Various organisms are showing signs of adaptive defense mechanisms setting in place, like Sargassum another macroalgal genus that has shown to display species that produce specific defensive molecules, Sargassum polyceratium (Thabard et al., 2011), and Sargassum muticum (Bazes et al., 2009). With the developing recognition of naturally occurring molecules being produced by macroalgae and even behavioural adaptations presenting in tropical marine crabs like the founded Carcinus meamus (Becker & Walh, 1996), showing scientists are looking for alternative approaches to reduce fouling especially with evidence of AF agents to be harmful, plus proof that a variety of different various AF toxic painted panels actually colonised initially by bacteria at the same rate as non coated panels, these later developed to include diatoms and protozoa further progressing community structures, the only impact to comprise the time was the AF paint used (soluble matrix, insoluble matrix and self-polishing AF paints) (Jackson & Jones, 1988). Other research has blamed harbour design itself on influencing the rate of fouling organism’s recruitment to available surfaces within Marinas; the entrainment of water encapsulated in Marinas can limit the dispersal of planktonic propagules but resultantly increasing propagule pressure to available surfaces, including boat hulls. Floerl and Inglis (2003) conspire that this is likely to accelerate hull-fouling assemblages, which could potentially transport non-indigenous species to alien environments to flourish in a reservoir for potential invasive species that Marinas provide, adding to the decreased biodiversity and species richness (Minchin, 2007; Arenas et al., 2006).

Conclusion:

It is apparent that the current mechanisms in treating wastewater effluent and acceptably releasing it into the marine environment, through the justification of AF measures such as paints on surfaces to prevent the colonization of organisms are contributing detrimentally. Effecting the fouling organisms assemblages through the readily contamination of toxins rather than the thought of precautionary measure that was desired.
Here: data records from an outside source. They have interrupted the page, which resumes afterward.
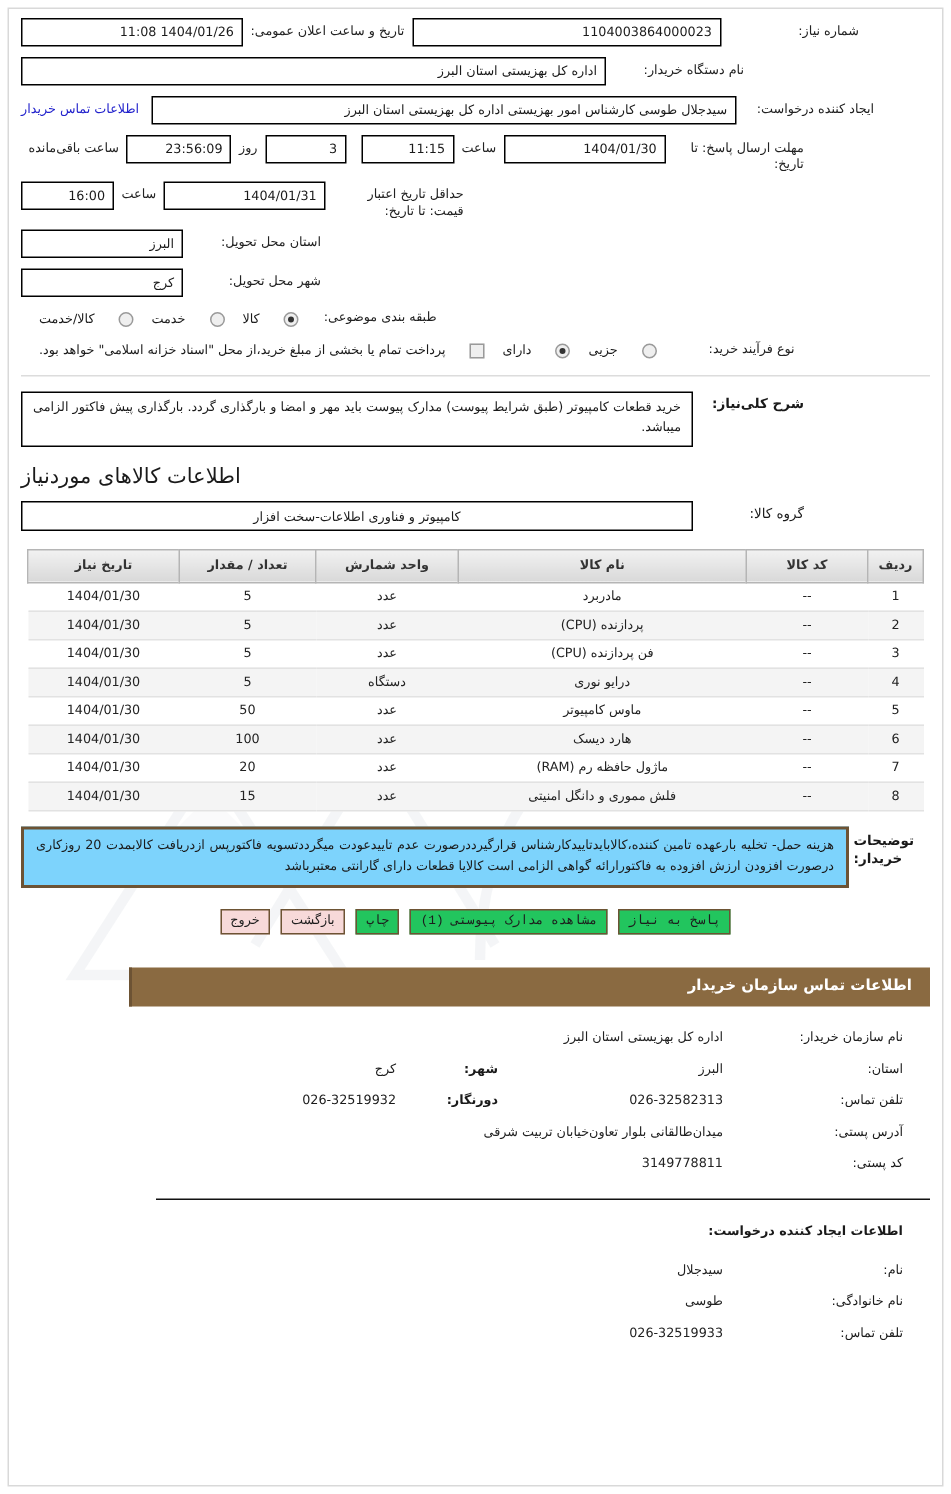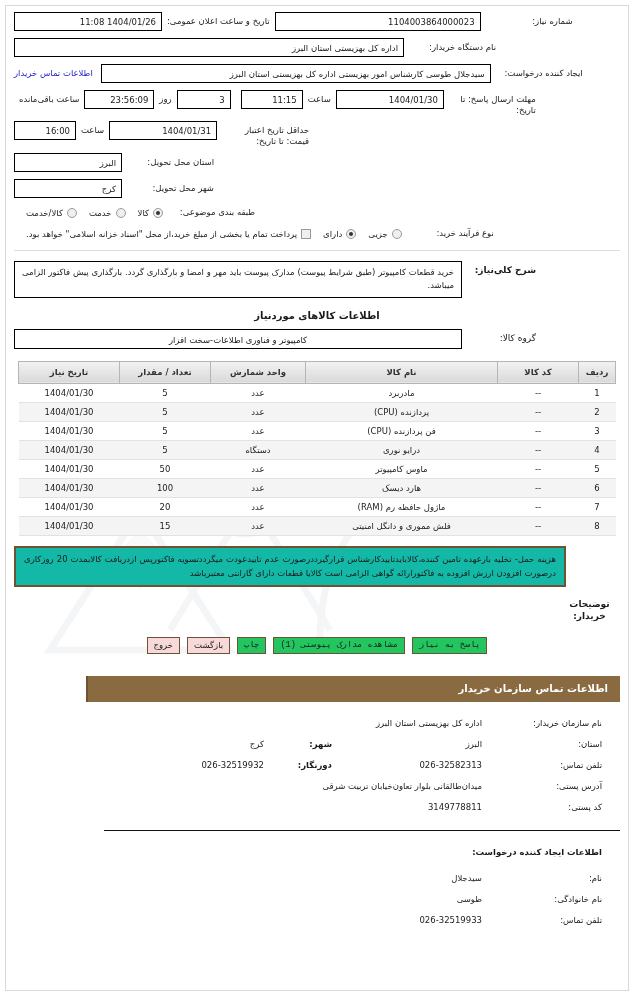--- a/index.html
+++ b/index.html
@@ -123,7 +123,7 @@
   .opt {
     display: flex;
     align-items: center;
-    gap: 4px;
+    gap: 16px;
     font-size: 8.5px;
     margin-left: 12px;
     white-space: nowrap;

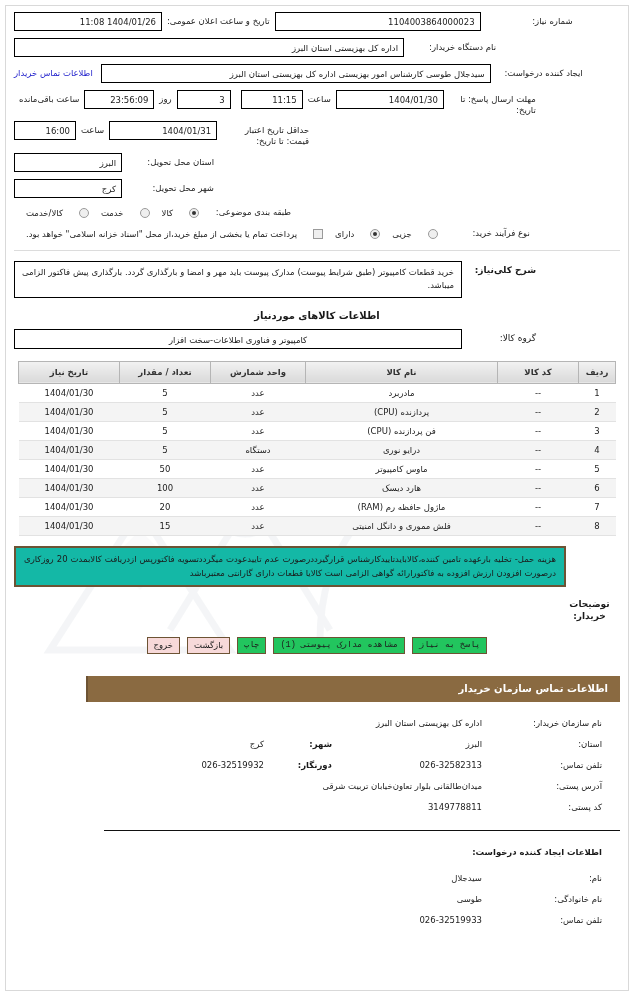--- a/index.html
+++ b/index.html
@@ -191,9 +191,9 @@
     text-align: justify;
   }
   .sub-title {
-    font-weight: bold;
-    font-size: 10px;
-    text-align: center;
+    font-weight: normal;
+    font-size: 14px;
+    text-align: left;
     padding: 2px 0 8px 0;
     margin-right: 0;
   }

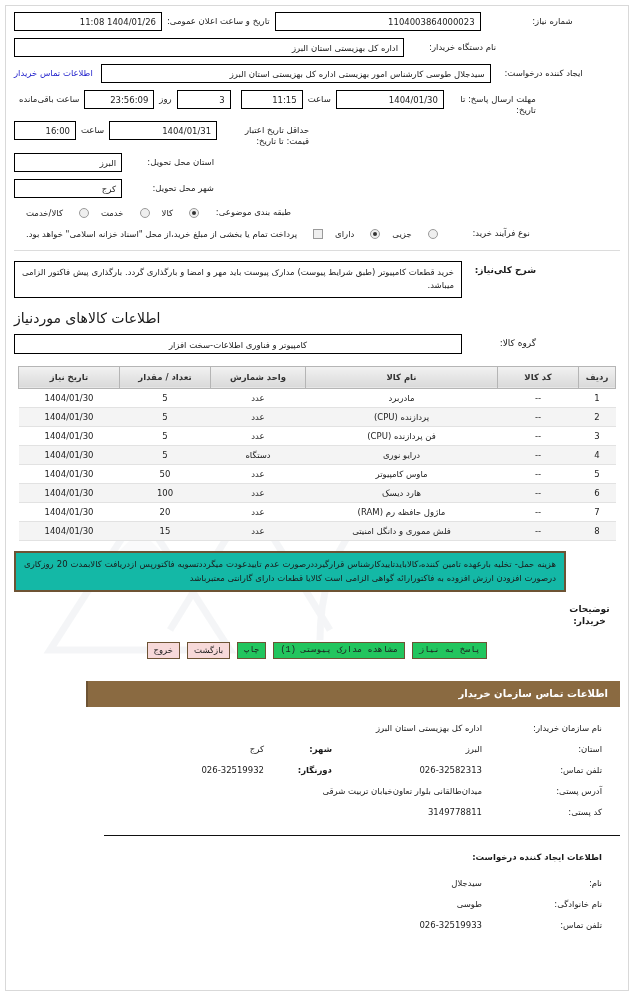--- a/index.html
+++ b/index.html
@@ -255,7 +255,7 @@
   }
   .notes-box {
     border: 2px solid #6d5334;
-    background: #14b8a6;
+    background: #7dd3fc;
     width: 552px;
     min-height: 40px;
     font-size: 8.5px;

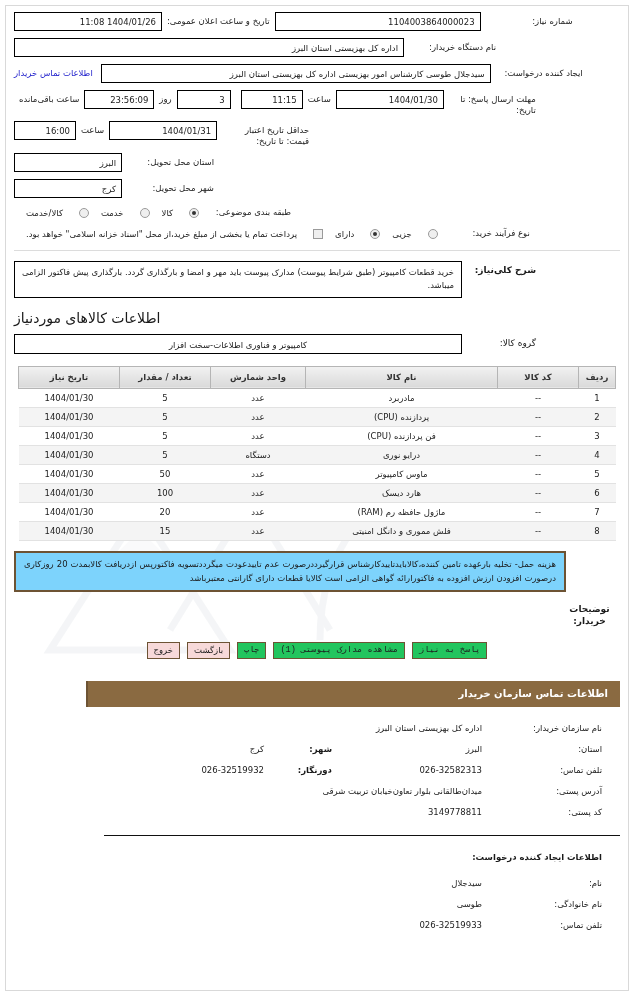--- a/index.html
+++ b/index.html
@@ -246,12 +246,11 @@
     flex: 0 0 44px;
     font-weight: bold;
     font-size: 9px;
-    text-align: center;
+    text-align: left;
     padding-top: 4px;
     padding-left: 3px;
     line-height: 1.4;
     box-sizing: border-box;
-    margin-top: 48px;
   }
   .notes-box {
     border: 2px solid #6d5334;

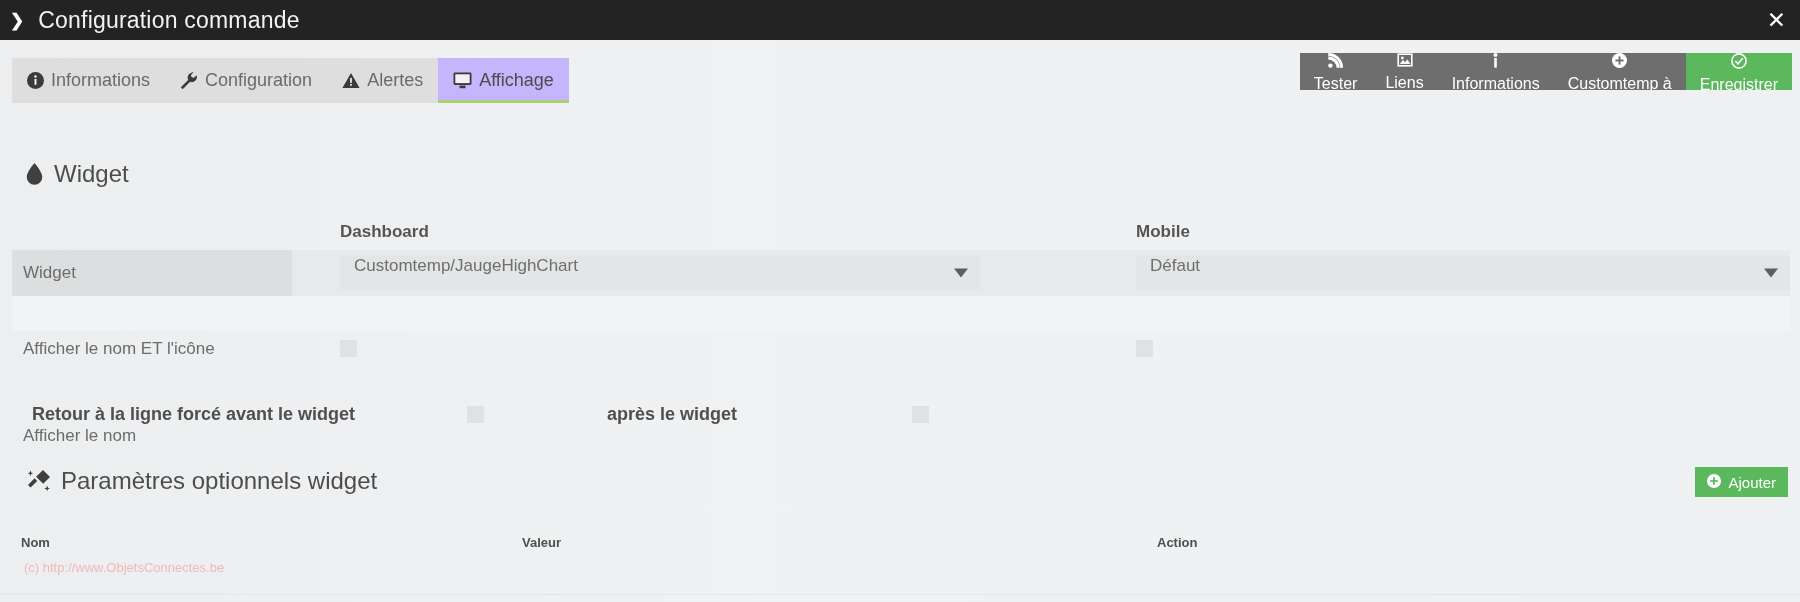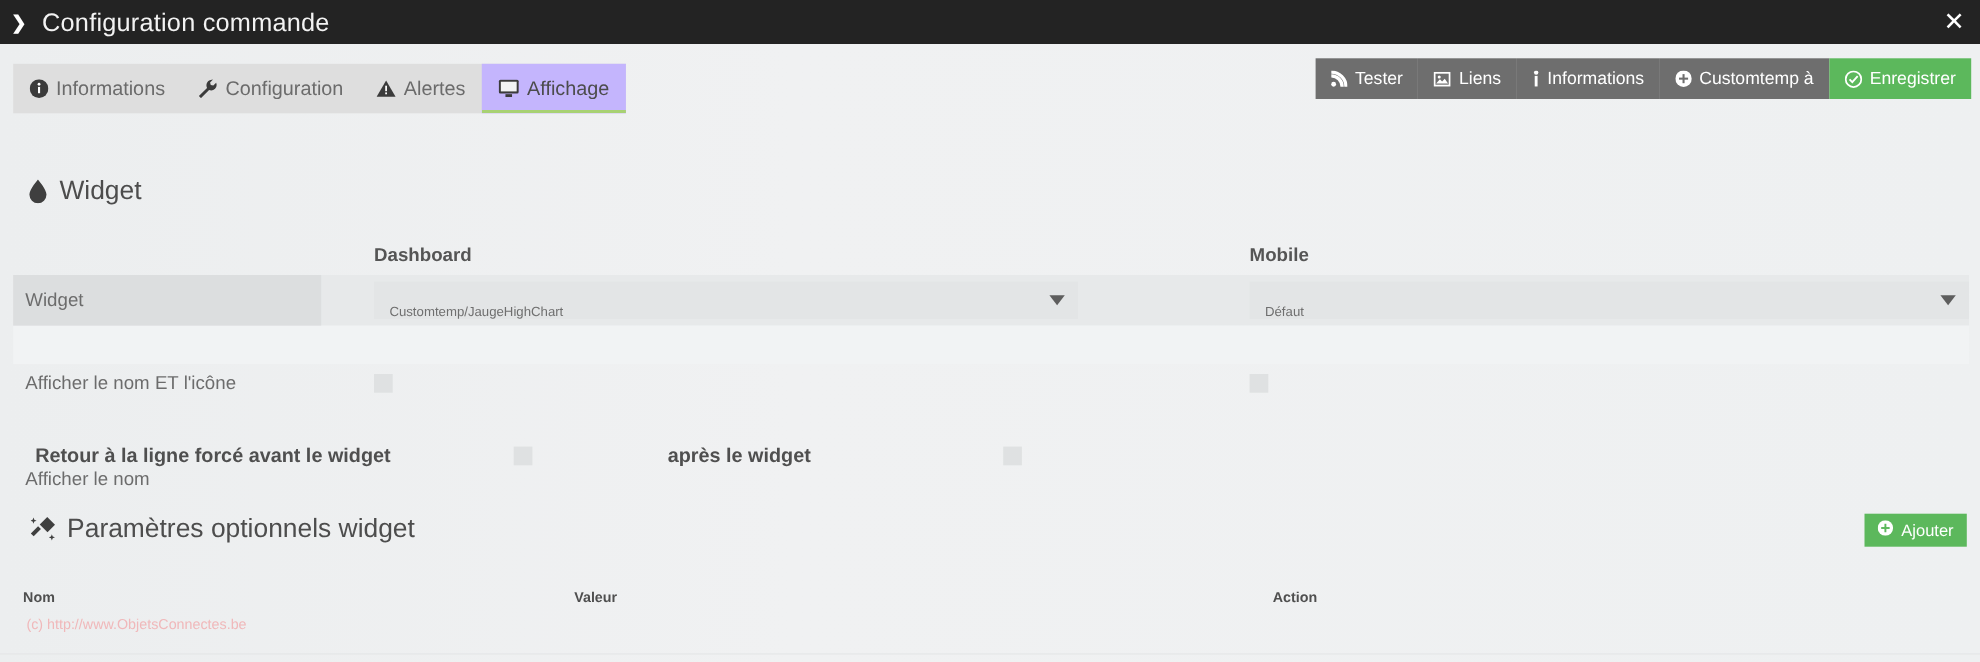--- a/index.html
+++ b/index.html
@@ -71,7 +71,7 @@
     display: flex; align-items: center; gap: 7px;
     padding: 0 14px;
     background: #6e6e6e; color: #ffffff;
-    cursor: pointer; white-space: nowrap;
+    cursor: pointer; white-space: nowrap; flex-direction: column;
   }
   .abtn.green { background: #5cb85c; }
   .abtn .aico { display: inline-flex; align-items: center; }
The whole design of Marinas has is an ecological disaster with water becoming entrapped and stagnant, allowing 628405 sediment to become toxic and water to be acidic accumulated with pollutants creating unwanted conditions for desirable habitats with lack of nutrients, food and structural complexity. Research into natural occurring molecules extracted from macroalgaes defensive mechanisms need to be looked into for more long- term approaches for Marinas, and also water circulation throughout the whole of the area where water in the Marina appears non-moving. AF measures and design have proven to be ecological disasters; more now needs to be looked to correct human error and then to attack in a more sustainable natural occurring coherent way.